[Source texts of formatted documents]
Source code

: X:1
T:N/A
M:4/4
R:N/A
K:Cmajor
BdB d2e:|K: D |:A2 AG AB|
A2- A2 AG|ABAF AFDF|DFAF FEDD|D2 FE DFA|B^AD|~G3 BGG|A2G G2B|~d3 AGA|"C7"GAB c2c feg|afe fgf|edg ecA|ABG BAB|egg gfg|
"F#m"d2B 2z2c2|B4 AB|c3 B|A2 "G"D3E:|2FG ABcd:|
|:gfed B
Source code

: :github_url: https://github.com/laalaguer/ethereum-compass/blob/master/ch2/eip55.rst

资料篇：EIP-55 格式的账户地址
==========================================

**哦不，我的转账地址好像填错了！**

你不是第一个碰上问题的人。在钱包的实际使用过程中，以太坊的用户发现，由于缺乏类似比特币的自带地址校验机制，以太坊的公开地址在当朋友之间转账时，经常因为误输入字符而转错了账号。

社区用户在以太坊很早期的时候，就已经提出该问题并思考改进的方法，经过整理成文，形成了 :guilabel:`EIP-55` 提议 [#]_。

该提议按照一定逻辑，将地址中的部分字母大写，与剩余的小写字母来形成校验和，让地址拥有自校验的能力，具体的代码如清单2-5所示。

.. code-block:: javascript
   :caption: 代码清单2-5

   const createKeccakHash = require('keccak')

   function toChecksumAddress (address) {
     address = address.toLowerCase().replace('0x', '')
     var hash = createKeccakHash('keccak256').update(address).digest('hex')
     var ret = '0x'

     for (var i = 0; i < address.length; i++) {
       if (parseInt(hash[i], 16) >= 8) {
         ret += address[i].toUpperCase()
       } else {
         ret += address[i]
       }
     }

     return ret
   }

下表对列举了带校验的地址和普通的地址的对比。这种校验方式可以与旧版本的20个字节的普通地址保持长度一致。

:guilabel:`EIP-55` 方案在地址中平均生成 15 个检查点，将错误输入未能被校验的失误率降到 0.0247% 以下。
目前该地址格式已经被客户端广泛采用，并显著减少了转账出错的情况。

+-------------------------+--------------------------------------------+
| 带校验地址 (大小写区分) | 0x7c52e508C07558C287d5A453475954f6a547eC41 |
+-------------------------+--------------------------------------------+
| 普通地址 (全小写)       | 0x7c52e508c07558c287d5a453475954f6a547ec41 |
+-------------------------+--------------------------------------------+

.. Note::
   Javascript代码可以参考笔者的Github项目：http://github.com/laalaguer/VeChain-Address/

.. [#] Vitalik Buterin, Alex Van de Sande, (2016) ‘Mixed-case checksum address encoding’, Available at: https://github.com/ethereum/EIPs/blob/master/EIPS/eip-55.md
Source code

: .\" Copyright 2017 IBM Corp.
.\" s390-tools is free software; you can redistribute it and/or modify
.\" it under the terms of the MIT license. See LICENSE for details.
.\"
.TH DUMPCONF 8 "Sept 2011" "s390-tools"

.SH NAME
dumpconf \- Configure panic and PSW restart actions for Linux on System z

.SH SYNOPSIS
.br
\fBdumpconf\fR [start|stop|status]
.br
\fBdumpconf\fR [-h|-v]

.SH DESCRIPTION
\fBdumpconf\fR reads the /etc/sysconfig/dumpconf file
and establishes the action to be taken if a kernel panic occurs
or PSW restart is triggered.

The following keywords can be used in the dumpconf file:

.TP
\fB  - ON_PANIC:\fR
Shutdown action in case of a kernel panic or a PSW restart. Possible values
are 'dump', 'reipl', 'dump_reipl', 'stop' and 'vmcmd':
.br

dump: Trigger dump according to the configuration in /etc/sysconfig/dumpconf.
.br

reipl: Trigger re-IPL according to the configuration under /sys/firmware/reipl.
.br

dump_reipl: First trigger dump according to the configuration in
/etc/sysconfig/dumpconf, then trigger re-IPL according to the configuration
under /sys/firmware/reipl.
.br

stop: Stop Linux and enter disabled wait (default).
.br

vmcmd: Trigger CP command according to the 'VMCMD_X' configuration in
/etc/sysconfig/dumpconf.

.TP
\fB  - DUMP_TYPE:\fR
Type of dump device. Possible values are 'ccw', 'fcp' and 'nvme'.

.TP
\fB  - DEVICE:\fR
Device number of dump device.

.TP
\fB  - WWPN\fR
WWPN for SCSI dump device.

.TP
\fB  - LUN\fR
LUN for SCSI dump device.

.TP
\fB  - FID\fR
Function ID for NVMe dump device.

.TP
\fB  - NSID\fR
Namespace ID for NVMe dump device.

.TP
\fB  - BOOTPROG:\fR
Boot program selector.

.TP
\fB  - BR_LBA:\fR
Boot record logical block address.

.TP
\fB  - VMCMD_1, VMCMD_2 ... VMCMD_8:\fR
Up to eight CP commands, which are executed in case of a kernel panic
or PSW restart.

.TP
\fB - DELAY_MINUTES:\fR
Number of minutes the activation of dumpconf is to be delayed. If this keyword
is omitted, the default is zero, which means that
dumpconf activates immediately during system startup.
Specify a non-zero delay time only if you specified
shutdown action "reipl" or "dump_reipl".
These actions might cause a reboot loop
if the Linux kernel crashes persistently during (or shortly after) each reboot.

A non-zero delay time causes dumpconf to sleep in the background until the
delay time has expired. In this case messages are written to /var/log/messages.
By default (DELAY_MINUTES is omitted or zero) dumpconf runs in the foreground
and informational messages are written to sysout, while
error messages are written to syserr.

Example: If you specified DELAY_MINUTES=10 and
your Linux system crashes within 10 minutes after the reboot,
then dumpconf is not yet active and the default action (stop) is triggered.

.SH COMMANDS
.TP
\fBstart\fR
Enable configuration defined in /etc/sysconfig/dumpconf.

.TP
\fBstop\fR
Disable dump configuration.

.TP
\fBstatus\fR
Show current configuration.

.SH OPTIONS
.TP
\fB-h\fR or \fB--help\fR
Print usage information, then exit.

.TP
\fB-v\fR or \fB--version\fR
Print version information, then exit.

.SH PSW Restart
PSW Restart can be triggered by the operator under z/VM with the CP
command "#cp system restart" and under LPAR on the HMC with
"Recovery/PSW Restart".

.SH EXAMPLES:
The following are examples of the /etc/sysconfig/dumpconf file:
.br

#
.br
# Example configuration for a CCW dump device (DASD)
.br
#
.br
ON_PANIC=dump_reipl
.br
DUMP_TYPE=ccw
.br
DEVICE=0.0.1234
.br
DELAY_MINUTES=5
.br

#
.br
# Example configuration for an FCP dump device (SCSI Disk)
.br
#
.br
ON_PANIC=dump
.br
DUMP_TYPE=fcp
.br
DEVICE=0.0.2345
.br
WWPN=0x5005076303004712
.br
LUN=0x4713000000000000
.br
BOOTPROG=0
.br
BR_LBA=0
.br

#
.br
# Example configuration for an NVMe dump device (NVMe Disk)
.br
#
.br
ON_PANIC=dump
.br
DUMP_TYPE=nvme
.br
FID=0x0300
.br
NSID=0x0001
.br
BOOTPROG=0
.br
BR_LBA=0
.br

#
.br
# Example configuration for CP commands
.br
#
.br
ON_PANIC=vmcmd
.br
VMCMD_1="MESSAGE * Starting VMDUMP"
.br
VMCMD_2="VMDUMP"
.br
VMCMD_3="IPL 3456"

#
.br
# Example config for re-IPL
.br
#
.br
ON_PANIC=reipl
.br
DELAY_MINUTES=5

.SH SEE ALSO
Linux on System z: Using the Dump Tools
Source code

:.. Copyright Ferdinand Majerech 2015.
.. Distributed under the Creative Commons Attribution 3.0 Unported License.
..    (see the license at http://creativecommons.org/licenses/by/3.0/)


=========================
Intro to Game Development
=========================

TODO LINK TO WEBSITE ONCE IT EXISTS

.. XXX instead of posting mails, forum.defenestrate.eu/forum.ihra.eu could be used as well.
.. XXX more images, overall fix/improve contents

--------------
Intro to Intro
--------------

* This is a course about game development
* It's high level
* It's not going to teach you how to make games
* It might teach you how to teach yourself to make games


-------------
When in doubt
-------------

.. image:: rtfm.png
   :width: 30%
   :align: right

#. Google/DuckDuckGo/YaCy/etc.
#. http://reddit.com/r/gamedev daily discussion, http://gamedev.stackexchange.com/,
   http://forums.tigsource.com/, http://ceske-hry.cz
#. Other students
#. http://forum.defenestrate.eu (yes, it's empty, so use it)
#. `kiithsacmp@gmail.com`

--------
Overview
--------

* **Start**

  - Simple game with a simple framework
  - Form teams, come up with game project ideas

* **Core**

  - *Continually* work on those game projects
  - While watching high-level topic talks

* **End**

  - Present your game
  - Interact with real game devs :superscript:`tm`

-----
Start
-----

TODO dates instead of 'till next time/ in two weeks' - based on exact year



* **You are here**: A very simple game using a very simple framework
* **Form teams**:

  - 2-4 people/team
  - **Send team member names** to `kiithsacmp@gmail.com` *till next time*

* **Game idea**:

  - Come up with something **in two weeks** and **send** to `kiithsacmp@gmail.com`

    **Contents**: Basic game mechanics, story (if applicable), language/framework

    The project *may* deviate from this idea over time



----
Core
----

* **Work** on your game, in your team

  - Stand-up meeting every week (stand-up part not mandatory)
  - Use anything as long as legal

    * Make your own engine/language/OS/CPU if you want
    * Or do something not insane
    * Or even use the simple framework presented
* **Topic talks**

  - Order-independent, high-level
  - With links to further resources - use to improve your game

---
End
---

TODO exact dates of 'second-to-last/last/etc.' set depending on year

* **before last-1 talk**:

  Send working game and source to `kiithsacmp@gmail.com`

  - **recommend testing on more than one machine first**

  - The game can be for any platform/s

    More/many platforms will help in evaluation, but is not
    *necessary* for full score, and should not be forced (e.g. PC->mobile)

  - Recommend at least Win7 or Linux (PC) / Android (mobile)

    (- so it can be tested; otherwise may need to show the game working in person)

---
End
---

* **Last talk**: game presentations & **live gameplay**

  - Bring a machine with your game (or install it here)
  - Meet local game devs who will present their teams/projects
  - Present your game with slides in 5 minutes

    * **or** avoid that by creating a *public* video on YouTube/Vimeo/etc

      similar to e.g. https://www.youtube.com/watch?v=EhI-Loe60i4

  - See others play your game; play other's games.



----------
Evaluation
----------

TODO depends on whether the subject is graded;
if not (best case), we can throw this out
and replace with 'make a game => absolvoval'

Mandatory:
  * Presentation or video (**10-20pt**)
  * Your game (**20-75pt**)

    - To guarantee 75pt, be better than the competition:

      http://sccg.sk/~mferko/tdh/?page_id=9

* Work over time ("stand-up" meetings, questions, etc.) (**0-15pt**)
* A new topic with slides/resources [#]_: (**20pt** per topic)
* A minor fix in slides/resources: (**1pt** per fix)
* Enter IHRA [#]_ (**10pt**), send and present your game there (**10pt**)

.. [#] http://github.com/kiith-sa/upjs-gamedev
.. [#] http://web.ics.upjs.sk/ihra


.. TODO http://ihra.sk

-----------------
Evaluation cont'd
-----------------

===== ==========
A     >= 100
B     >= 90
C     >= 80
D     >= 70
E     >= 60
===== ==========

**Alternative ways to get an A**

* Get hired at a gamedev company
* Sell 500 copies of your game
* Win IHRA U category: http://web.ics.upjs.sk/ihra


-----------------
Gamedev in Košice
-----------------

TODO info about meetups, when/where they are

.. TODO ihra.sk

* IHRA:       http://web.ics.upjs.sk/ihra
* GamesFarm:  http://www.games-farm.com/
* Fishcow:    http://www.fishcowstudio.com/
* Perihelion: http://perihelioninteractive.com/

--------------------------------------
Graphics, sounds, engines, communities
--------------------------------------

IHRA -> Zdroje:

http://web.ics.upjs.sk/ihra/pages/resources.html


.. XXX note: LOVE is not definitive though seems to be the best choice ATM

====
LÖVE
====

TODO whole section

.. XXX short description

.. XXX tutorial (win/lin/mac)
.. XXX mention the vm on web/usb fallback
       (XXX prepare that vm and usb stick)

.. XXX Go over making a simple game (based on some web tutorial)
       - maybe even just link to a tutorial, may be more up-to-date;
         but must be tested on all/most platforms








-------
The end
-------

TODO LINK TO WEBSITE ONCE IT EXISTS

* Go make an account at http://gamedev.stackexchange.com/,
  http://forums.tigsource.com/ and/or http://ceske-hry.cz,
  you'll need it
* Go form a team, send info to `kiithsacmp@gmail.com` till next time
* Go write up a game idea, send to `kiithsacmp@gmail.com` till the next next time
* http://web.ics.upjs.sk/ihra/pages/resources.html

• GOAL OF THE EXERCISE: Please give the count of lines above with "firmware", nothing else.

• EXPECTED ANSWER: 2